## ACTIVITY
Should a line in the entries below contain "lines", return that line.
** MATERIAL SUPPLIED follows **
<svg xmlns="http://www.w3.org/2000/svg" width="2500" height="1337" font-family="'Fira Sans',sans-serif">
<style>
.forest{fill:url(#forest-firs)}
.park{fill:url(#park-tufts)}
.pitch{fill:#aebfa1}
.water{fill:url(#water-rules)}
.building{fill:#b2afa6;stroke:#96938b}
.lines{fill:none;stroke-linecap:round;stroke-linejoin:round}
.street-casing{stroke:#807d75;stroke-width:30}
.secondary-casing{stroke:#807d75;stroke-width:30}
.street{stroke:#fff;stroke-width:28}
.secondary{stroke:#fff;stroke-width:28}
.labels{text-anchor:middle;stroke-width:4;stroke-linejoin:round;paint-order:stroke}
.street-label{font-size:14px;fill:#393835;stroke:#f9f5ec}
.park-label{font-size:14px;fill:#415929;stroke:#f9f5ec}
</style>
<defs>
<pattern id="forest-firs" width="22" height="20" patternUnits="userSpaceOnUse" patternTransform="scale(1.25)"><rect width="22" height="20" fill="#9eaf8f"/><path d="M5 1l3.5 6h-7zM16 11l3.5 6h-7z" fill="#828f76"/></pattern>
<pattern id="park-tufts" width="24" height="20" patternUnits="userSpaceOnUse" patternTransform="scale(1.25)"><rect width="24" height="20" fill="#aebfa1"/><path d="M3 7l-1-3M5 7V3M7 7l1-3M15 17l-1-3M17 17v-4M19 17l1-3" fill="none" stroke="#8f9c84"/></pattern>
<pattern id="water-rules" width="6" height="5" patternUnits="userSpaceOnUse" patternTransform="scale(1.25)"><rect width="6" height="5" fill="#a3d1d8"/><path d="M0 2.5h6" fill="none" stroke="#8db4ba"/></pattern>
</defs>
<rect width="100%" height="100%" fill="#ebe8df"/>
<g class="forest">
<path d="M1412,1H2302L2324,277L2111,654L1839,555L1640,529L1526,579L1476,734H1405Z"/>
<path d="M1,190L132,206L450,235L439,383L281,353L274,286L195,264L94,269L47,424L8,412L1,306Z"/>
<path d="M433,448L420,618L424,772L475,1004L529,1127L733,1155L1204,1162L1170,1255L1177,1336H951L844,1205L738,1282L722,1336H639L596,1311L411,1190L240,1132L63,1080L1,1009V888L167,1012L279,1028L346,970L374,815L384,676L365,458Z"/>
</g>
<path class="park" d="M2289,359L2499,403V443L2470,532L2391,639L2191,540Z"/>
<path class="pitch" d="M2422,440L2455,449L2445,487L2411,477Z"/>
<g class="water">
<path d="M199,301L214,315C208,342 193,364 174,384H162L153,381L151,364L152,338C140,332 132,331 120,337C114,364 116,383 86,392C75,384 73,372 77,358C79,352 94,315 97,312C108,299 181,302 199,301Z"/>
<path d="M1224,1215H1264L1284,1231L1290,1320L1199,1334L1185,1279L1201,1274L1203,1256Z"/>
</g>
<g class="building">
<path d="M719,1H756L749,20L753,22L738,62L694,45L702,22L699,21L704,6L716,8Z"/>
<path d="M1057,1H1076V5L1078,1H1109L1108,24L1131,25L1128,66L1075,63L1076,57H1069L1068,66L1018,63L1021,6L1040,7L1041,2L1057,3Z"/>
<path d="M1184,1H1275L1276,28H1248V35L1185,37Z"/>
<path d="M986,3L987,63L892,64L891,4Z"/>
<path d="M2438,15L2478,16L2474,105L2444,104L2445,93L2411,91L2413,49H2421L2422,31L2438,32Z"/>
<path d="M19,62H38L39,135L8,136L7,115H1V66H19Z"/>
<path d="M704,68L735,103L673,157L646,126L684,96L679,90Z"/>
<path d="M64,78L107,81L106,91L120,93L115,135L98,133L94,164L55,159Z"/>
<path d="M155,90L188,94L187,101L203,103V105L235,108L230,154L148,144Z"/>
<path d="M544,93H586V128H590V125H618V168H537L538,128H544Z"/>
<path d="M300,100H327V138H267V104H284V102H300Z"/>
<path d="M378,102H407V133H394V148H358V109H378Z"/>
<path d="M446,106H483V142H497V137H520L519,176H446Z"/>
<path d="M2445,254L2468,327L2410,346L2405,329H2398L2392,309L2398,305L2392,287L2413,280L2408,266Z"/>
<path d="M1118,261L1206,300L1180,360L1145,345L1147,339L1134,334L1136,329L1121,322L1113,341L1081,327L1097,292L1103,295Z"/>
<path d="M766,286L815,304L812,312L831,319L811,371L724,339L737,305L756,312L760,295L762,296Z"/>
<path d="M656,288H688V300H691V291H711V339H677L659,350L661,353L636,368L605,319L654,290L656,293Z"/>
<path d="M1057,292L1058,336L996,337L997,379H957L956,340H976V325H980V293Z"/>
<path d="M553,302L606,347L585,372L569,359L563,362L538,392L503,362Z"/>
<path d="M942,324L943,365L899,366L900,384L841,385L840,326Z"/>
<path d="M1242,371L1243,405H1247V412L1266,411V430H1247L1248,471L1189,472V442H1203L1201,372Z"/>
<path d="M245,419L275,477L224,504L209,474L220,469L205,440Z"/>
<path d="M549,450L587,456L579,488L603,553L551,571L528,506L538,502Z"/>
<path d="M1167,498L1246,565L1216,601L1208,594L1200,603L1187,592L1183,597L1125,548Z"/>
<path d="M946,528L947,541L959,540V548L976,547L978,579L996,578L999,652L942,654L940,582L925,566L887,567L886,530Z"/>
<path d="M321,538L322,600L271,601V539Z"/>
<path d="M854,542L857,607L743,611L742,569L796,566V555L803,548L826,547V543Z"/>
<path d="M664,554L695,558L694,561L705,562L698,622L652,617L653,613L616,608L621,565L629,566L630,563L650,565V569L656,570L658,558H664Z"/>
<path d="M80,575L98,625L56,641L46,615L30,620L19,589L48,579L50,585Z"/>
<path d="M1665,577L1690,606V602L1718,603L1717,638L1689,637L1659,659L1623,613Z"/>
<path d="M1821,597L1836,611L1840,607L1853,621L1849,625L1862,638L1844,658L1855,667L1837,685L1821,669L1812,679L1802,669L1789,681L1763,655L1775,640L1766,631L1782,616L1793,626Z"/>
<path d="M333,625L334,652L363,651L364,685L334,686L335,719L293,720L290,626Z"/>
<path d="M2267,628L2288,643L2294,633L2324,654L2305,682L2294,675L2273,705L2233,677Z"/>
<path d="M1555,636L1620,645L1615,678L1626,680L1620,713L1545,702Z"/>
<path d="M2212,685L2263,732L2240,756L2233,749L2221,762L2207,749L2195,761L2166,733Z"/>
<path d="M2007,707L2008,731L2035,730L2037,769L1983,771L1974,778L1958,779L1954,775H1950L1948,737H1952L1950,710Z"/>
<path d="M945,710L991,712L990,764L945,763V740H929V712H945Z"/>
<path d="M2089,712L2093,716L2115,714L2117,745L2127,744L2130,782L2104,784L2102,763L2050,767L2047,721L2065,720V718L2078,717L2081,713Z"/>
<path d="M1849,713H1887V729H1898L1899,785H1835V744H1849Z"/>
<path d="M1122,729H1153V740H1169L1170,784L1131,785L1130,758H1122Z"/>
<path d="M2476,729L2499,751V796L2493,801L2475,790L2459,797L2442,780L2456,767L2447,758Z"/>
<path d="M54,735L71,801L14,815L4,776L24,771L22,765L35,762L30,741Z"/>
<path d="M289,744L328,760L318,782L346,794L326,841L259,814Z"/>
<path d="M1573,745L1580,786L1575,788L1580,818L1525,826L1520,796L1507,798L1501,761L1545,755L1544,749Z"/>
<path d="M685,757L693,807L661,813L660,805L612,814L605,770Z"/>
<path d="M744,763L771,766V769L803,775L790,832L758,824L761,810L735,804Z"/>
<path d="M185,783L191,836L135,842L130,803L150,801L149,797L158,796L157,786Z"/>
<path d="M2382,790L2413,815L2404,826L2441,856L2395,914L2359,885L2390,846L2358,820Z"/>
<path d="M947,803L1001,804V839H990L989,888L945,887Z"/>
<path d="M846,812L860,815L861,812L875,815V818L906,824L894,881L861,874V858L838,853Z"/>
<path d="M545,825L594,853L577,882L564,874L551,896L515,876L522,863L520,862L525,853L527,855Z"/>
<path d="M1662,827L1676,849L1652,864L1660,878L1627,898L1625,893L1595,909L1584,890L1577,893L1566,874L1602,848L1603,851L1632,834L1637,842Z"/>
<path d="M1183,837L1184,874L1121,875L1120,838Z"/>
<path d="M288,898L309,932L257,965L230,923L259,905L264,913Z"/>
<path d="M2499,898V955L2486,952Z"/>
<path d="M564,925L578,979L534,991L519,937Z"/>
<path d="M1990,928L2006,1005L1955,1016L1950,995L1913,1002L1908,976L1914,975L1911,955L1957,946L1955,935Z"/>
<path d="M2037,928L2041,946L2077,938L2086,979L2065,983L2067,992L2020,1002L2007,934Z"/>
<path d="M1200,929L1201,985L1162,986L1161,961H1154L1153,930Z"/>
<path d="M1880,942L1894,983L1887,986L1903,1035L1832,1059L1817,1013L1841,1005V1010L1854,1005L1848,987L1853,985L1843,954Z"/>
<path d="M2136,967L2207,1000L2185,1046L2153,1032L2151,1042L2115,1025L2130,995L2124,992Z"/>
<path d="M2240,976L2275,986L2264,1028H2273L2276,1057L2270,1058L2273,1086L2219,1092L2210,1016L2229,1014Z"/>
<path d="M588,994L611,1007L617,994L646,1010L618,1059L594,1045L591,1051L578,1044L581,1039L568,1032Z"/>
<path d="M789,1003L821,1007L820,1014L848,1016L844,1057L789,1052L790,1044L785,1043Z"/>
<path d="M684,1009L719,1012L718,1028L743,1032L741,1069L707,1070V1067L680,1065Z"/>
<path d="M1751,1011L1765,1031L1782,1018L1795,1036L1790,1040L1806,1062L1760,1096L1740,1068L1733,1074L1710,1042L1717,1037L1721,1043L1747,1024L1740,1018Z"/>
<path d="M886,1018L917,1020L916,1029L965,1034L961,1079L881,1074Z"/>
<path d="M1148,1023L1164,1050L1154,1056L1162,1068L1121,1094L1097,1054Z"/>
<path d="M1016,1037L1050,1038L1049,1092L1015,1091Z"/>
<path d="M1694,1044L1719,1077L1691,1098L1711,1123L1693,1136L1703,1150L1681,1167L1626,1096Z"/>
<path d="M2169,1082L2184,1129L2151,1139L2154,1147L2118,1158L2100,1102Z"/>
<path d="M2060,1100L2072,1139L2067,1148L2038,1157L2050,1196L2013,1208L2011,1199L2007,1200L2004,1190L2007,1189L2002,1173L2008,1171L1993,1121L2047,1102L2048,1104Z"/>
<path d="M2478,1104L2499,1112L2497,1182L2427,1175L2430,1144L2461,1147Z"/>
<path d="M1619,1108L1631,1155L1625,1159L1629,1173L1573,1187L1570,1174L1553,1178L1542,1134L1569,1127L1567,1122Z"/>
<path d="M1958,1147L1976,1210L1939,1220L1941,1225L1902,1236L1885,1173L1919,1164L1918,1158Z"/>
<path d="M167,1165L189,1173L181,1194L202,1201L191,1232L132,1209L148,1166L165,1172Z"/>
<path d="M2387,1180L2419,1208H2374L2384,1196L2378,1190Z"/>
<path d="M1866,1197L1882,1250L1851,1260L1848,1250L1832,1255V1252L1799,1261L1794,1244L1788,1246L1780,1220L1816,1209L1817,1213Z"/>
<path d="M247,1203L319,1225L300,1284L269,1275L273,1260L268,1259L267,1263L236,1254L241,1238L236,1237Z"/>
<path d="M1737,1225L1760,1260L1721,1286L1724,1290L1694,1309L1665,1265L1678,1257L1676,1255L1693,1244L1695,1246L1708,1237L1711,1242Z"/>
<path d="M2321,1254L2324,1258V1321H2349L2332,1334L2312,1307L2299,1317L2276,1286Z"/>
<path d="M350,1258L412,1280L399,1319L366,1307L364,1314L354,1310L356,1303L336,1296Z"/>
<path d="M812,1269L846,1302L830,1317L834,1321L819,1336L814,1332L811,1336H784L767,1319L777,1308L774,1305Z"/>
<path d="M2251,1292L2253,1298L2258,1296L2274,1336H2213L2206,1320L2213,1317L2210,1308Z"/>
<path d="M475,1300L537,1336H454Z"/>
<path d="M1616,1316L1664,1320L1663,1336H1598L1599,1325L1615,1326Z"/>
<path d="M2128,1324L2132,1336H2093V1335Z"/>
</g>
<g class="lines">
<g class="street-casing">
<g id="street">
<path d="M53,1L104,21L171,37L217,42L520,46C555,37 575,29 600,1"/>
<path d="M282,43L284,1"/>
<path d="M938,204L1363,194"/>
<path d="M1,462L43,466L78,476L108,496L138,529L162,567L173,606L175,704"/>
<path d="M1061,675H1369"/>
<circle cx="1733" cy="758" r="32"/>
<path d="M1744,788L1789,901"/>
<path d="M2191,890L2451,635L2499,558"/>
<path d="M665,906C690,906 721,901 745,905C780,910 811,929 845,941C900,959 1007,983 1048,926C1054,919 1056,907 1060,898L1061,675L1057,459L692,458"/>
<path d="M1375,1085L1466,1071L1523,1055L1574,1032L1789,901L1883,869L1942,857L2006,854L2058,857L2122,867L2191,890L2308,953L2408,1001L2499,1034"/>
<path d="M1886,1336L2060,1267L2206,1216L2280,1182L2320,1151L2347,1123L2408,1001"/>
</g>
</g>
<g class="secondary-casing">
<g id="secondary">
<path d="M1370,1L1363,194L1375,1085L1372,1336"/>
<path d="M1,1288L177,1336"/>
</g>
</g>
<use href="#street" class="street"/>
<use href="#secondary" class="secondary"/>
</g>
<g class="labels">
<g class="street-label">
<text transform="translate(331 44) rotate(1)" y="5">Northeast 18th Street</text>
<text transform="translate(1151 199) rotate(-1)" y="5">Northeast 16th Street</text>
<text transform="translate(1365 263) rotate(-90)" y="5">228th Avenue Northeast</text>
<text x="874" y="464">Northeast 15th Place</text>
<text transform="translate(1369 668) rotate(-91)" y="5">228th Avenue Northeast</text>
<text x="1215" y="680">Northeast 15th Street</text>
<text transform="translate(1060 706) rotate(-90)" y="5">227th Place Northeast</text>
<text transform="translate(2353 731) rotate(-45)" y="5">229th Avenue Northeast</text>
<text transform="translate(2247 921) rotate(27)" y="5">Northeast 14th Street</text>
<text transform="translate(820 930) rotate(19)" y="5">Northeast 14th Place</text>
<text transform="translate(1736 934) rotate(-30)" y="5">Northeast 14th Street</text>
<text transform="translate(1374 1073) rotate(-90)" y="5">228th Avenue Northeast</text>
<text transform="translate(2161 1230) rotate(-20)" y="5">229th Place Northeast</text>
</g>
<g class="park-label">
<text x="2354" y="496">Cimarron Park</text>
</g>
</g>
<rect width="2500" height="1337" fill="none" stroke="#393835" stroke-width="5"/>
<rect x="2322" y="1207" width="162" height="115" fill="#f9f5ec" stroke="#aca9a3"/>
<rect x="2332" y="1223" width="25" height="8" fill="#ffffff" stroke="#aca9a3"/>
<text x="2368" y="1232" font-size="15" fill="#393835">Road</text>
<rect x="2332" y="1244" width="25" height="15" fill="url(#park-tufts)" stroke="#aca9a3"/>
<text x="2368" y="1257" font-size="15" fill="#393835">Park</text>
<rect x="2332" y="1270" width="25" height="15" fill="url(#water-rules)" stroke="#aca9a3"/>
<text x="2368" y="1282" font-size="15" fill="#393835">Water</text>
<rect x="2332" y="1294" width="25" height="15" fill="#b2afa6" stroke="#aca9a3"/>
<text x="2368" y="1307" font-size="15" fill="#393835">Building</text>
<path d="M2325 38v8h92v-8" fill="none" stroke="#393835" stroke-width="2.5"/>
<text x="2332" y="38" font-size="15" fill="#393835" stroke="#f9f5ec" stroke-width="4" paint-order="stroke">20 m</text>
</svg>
** End of MATERIAL SUPPLIED **
## TASK OUTPUT
.lines{fill:none;stroke-linecap:round;stroke-linejoin:round}
<g class="lines">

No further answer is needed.